A Technique for Isolating Lexically-Independent Phonetic Dependencies in Generative CNNs
Introduction
The paper investigates the capacity of generative convolutional neural networks (CNNs) to represent phonotactic generalizations independently from lexical constraints. Phonotactics play a crucial role in determining acceptable sound sequences, often operating independently of the lexicon. The study does not just focus on the conventional fully-connected layer (FC) of CNNs but proposes a method to bypass it for uncovering phonetic generalizations in a lexically-invariant manner.
Methodology
Model Architecture and Training
The research employs a WaveGAN-based generative model architecture, with a particular innovation of exploiting convolutional blocks over the traditional FC layers. The key hypothesis is that convolutional layers, due to their inherent translation-invariance, can capture phonetic dependencies without being anchored to fixed lexical templates. By drastically reducing the number of channels in the FC — from 1024 to 8 — the study introduces a bottleneck ensuring significant compression of information, thereby hypothesizing a model which simplifies the resultant phonetic interpretations.
Experimentation
Two sets of models were trained on distinct training data comprising words with varying phonotactic restrictions. The pivotal experiment involves bypassing the FC by injecting random feature maps into the convolutional layers, potentially revealing patterns of linguistic generalization not constrained by lexical configurations.

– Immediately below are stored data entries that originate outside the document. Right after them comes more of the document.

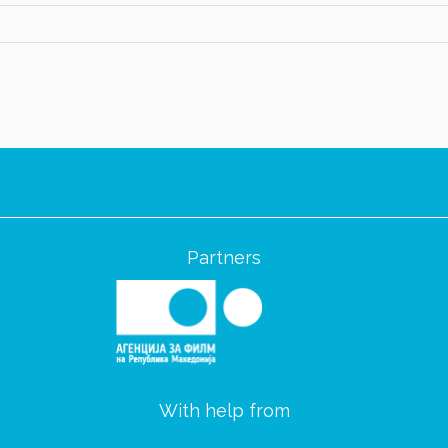
Partners
With help from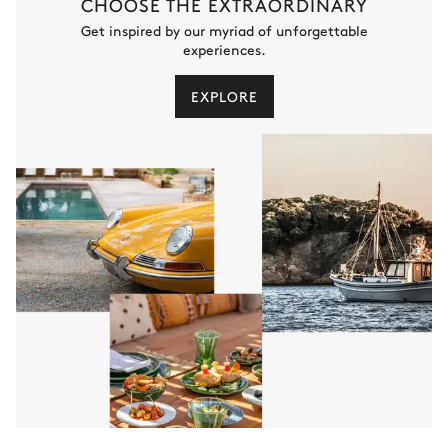
CHOOSE THE EXTRAORDINARY
Get inspired by our myriad of unforgettable
experiences.
EXPLORE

Figure 1: Schematic of ciwGAN architecture, illustrating the bypassing of the FC for generating feature maps from a uniform distribution.
Results
Qualitative and Quantitative Observations
The models with a narrow FC bottleneck successfully produced linguistically interpretable outputs. Specifically, the 8-channel model demonstrated variability and structured waveforms (Figure 2). In contrast, models with the original 1024-channels failed to generate meaningful phonetic patterns, suggesting that the 1024-channel architecture might overfit to its training conditions.
Figure 2: Generator architecture in WaveGAN-based models, highlighting architecture changes from 1024x16 to 8x16.
Phonotactic Generalization
Interestingly, the results revealed that without the FC, the generalization patterns of phonetic dependencies were preserved, demonstrating that the convolutional layers alone can capture certain phonotactic restrictions. This finding was evidenced by consistent VOT measures across the 8-channel model outputs, aligning with the training data (Figure 3).
Figure 3: Direct comparison of spectrograms showing the notable difference between 8ch and 1024ch model outputs in Conv-only conditions.
Implications
The results illustrate that convolutional layers can encode phonotactic-like structures independently, aligning with linguistic data even in the absence of FC-imposed lexical structures. This offers an interpretative advantage for phonological cognitive modeling, suggesting that simpler, reduced-dimension FC models might better simulate certain cognitive aspects of speech production. These findings encourage further exploration into reducing model complexity for enhanced interpretability and cognitive realism, particularly in CNNs used for linguistic tasks.
Conclusion
This study presents a novel method for investigating lexically-independent phonetic dependencies in CNNs by modifying the architecture to reduce FC involvement. The evidence suggests convolutional layers effectively model local phonetic patterns, supporting potential applications in linguistic and cognitive modeling. This approach may be expanded further to explore latent space behaviors and interpretability in generative models, advancing our understanding of phonological processing in AI.